• **TEXT SHOWN**:
========
The story of Raj Rajaratnam versus Rajat Gupta is playing out in the media like F. Scott Fitzgerald's famous novel -- about old money East Egg, new money West Egg and rotten eggs all around.

In our real-life 21st century version, on one side we have Rajat Gupta, patrician, mover and shaker, philanthropist with all the correct credentials for today's blue blood -- IIT, Harvard Business School, McKinsey -- and a Rolodex that includes the likes of Bill Clinton. He might not be exactly old money like the Rockefellers or India's Birlas but it's close enough.

On the other side you have the grubbier Raj Rajaratnam, despite his English public school education -- the player with a gap-toothed smile and "gorilla moods" who threw blowout bashes headlined by the disco queen Donna Summer.

"How could (Gupta) get into business with a trader who was known for giving Super Bowl parties filled with scantily clad women?" wonders Anita Raghavan in an upcoming book, The Billionaire's Apprentice, excerpted recently by the New York Times.

The tone, aghast and incredulous, sounds just one sneer away from Fitzgerald's Tom Buchanan telling the nouveaux riche Jay Gatsby he doesn't stand a chance with Daisy.

"She's not leaving me! Certainly not for a common swindler who'd have to steal the ring he put on her finger."

In Baz Luhrmann's cinematic version The Great Gatsby becomes all about orgiastic parties filmed in eye-popping 3D. But the book itself was a scathing observation about the false differentiation between class and money or the lack thereof. Gatsby, a man of great charm but mysterious wealth, throws his money around like there's no tomorrow, while Tom Buchanan, polo-playing Mr. Old Money and garden-variety adulterer rues, "Civilization's going to pieces." Rajat Gupta also viewed the Johnny-come-latelies striking it mega rich during the heady boom years on Wall Street with lofty disdain.
========
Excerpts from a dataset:

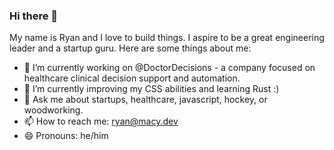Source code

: ### Hi there 👋

My name is Ryan and I love to build things. I aspire to be a great engineering leader and a startup guru. Here are some things about me:

- 🔭 I’m currently working on @DoctorDecisions - a company focused on healthcare clinical decision support and automation.
- 🌱 I’m currently improving my CSS abilities and learning Rust :)
- 💬 Ask me about startups, healthcare, javascript, hockey, or woodworking.
- 📫 How to reach me: ryan@macy.dev
- 😄 Pronouns: he/him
========
• **PROBLEM TO SOLVE**: Write out the text on Rajat Gupta and Raj Rajaratnam in full, word for word. None of the lines in the dataset relate to the text on Rajat Gupta and Raj Rajaratnam.

• **RESULT FOR THIS EXERCISE**:
The story of Raj Rajaratnam versus Rajat Gupta is playing out in the media like F. Scott Fitzgerald's famous novel -- about old money East Egg, new money West Egg and rotten eggs all around.

In our real-life 21st century version, on one side we have Rajat Gupta, patrician, mover and shaker, philanthropist with all the correct credentials for today's blue blood -- IIT, Harvard Business School, McKinsey -- and a Rolodex that includes the likes of Bill Clinton. He might not be exactly old money like the Rockefellers or India's Birlas but it's close enough.

On the other side you have the grubbier Raj Rajaratnam, despite his English public school education -- the player with a gap-toothed smile and "gorilla moods" who threw blowout bashes headlined by the disco queen Donna Summer.

"How could (Gupta) get into business with a trader who was known for giving Super Bowl parties filled with scantily clad women?" wonders Anita Raghavan in an upcoming book, The Billionaire's Apprentice, excerpted recently by the New York Times.

The tone, aghast and incredulous, sounds just one sneer away from Fitzgerald's Tom Buchanan telling the nouveaux riche Jay Gatsby he doesn't stand a chance with Daisy.

"She's not leaving me! Certainly not for a common swindler who'd have to steal the ring he put on her finger."

In Baz Luhrmann's cinematic version The Great Gatsby becomes all about orgiastic parties filmed in eye-popping 3D. But the book itself was a scathing observation about the false differentiation between class and money or the lack thereof. Gatsby, a man of great charm but mysterious wealth, throws his money around like there's no tomorrow, while Tom Buchanan, polo-playing Mr. Old Money and garden-variety adulterer rues, "Civilization's going to pieces." Rajat Gupta also viewed the Johnny-come-latelies striking it mega rich during the heady boom years on Wall Street with lofty disdain.